Work to be completed -> With the pictures left out, retype exactly the lines below starting at the line that contains "2007ProductosHoja de datos del" and ending at the line that contains "JGY-DT-40 4.0 16.2 100".

Data supplied ->
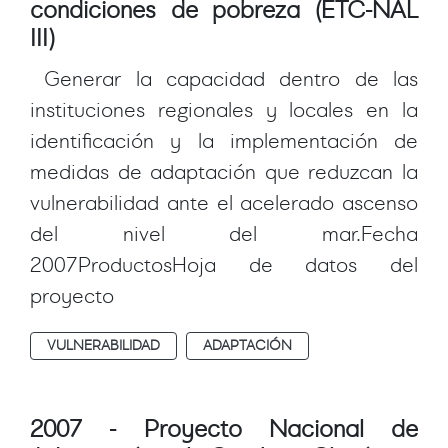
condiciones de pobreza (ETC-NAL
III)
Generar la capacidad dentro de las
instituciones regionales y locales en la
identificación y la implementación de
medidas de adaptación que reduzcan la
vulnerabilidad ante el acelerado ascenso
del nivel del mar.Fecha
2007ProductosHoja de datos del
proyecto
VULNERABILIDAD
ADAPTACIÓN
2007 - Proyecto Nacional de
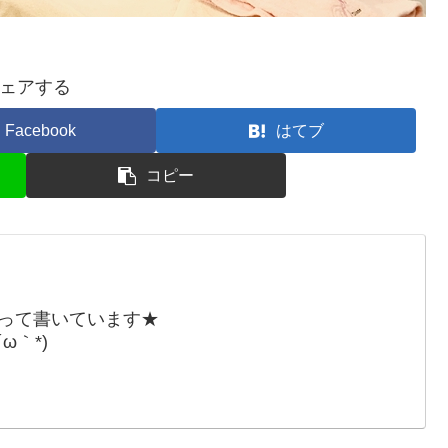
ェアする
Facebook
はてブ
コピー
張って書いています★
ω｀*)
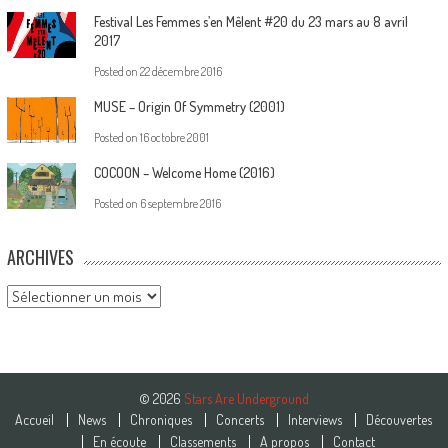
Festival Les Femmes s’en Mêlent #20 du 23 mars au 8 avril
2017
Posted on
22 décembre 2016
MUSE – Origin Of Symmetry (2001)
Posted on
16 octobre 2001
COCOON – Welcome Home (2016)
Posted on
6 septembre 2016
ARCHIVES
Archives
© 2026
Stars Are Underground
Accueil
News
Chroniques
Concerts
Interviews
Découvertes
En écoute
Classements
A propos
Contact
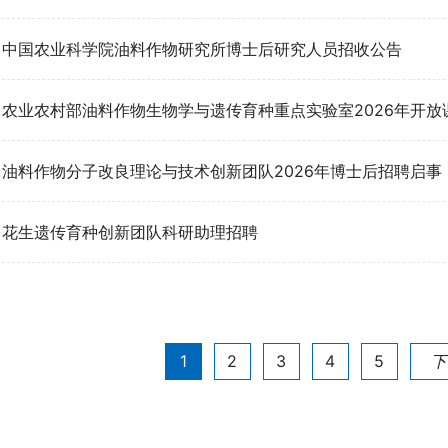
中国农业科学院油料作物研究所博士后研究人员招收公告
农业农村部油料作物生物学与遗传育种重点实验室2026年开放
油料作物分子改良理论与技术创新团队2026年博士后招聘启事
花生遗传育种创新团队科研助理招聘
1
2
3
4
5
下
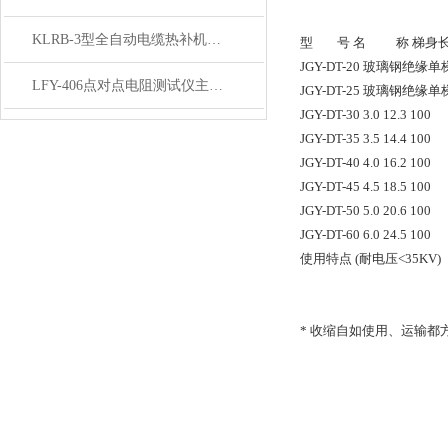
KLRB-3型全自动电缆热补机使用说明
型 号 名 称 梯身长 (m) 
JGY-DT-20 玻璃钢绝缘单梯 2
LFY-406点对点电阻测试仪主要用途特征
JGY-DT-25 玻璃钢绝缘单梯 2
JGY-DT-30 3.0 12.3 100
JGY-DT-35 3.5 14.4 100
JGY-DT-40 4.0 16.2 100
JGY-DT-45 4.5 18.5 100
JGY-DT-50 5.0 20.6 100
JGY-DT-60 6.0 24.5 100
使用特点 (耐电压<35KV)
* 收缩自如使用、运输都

...

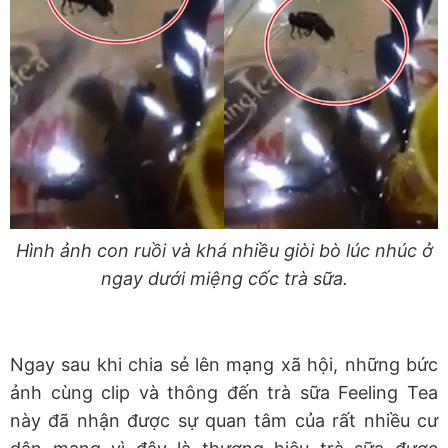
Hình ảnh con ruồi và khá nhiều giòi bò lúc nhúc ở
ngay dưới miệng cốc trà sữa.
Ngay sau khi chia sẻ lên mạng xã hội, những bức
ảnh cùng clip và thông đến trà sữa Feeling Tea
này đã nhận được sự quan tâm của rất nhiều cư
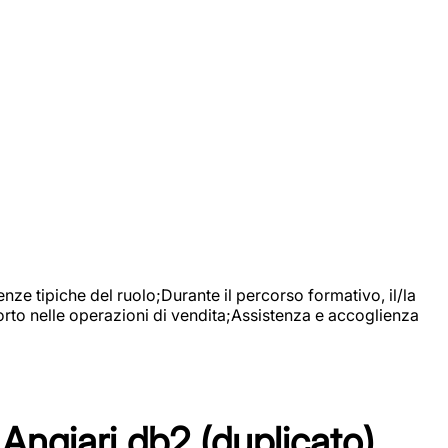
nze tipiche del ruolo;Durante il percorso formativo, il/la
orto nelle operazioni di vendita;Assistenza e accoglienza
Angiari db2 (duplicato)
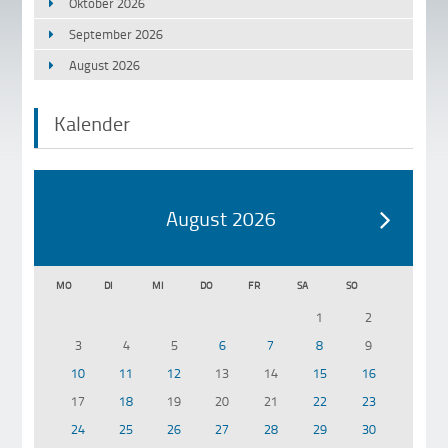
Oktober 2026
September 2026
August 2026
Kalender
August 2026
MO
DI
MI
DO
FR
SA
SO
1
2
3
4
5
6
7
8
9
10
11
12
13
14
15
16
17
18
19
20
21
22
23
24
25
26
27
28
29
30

Task result ->
2007ProductosHoja de datos del
proyecto
VULNERABILIDAD
ADAPTACIÓN
2007 - Proyecto Nacional de
ェアする
Facebook
はてブ
コピー
張って書いています★
ω｀*)
Festival Les Femmes s’en Mêlent #20 du 23 mars au 8 avril
2017
Posted on
22 décembre 2016
MUSE – Origin Of Symmetry (2001)
Posted on
16 octobre 2001
COCOON – Welcome Home (2016)
Posted on
6 septembre 2016
ARCHIVES
Archives
© 2026
Stars Are Underground
Accueil
News
Chroniques
Concerts
Interviews
Découvertes
En écoute
Classements
A propos
Contact
中国农业科学院油料作物研究所博士后研究人员招收公告
农业农村部油料作物生物学与遗传育种重点实验室2026年开放
油料作物分子改良理论与技术创新团队2026年博士后招聘启事
花生遗传育种创新团队科研助理招聘
1
2
3
4
5
下
KLRB-3型全自动电缆热补机使用说明
型 号 名 称 梯身长 (m) 
JGY-DT-20 玻璃钢绝缘单梯 2
LFY-406点对点电阻测试仪主要用途特征
JGY-DT-25 玻璃钢绝缘单梯 2
JGY-DT-30 3.0 12.3 100
JGY-DT-35 3.5 14.4 100
JGY-DT-40 4.0 16.2 100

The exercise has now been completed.